Le projet de la nouvelle ville au point kilométrique 15 est sur toutes les lèvres des citoyens…
Il s’agit d’une demande de la population et c’est l’extension future de la ville de Béni Abbes. La volonté est de se rapprocher de la Route nationale, mais nous ne pouvons pas le faire actuellement. Nous sommes tous pour ce projet de rallier la RN6, mais il n’y a pas encore d’étude finalisée. Nous avons commencé par l’étude en mobilisant les fonds nécessaires à son lancement. Nous avons commencé par le plan d’occupation du sol, après cela, nous entamerons les VRD nécessaires et nous commencerons à réaliser les projets. Que ce soit les équipements techniques ou les logements, mais nous ne pouvons pas précipiter les choses et commencer la réalisation de bâtiments et de constructions dans un une zone sans étude préalable. C’est un projet inclus dans notre programme à moyen et long terme pour aller vers la RN6 et créer un pôle urbain, puisque le chef-lieu commence à être saturé et à étouffer.
Cela permettra ainsi de préserver les nombreux ksour de la région…
Nous avons recensé tous les ksour et nous préparons un dossier technique que nous allons remettre à la ministre de la Culture et des Arts, en espérant que nous aurons les fonds nécessaires pour réhabiliter et restaurer ce patrimoine culturel de l’humanité. Nous envisageons même de le classer pour mieux le préserver et nous espérons que l’Etat y participe. Actuellement, nous n’avons pas, au niveau local, les moyens financiers nécessaires pour entamer cela. Nous sommes une jeune wilaya et nous avons un budget qui commence tout juste à être alloué.
Quels sont les projets qui vont être mis en application dans l’immédiat ?

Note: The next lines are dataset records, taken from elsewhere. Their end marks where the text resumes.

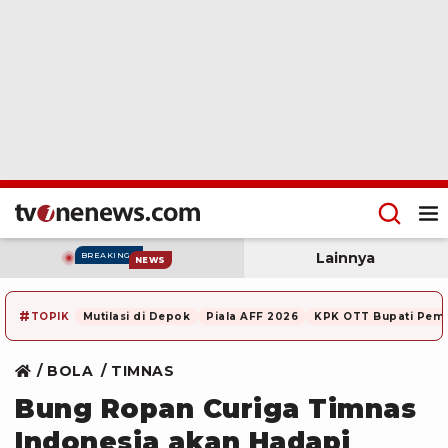
Lainnya
BREAKING
NEWS
#
TOPIK
Mutilasi di Depok
Piala AFF 2026
KPK OTT Bupati Pem
BOLA
TIMNAS
Bung Ropan Curiga Timnas
Indonesia akan Hadapi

Nous visons en premier lieu l’investissement. C’est la démarche du gouvernement qui vise à encourager les start-up et les PME. Nous avons créé deux mini-zones d’activité car les grandes n’ont pas réussi dans cette région. Leur superficie est de 5 hectares, l’une sera à BéniAbbès et l’autre à El Ouata. Nous avons lancé les études pour l’aménagement et nous allons les réaliser et les mettre àla disposition des jeunes porteurs de projets de la région. Nous allons les accompagner et leur faciliter toutes les démarches. Nous attendons uniquement les textes qui ne vont pas tarder à paraître pour connaître les procédures à engager etmettre à la disposition de nos jeunes investisseurs ces terrains. Ils varient de 200 à 700 mètres carrés pour des projets réalisables et qui peuvent être concrétisés. Ce sont des projets créateurs de richesse qui vont résorber un peu le chômage dans notre région. Ces zones sont situées près de la ville afin qu’il soit facile de les raccorder aux différents réseaux. Par le passé, nous avions créé des zones, mais éloignées que nous n’avons pas pu raccorder aux réseaux primaires et secondaires. Si d’autres demandes sont formulées dans d’autres régions de la wilaya, nous allons créer de nouvelles mini-zones, comme le veut la démarche du gouvernement.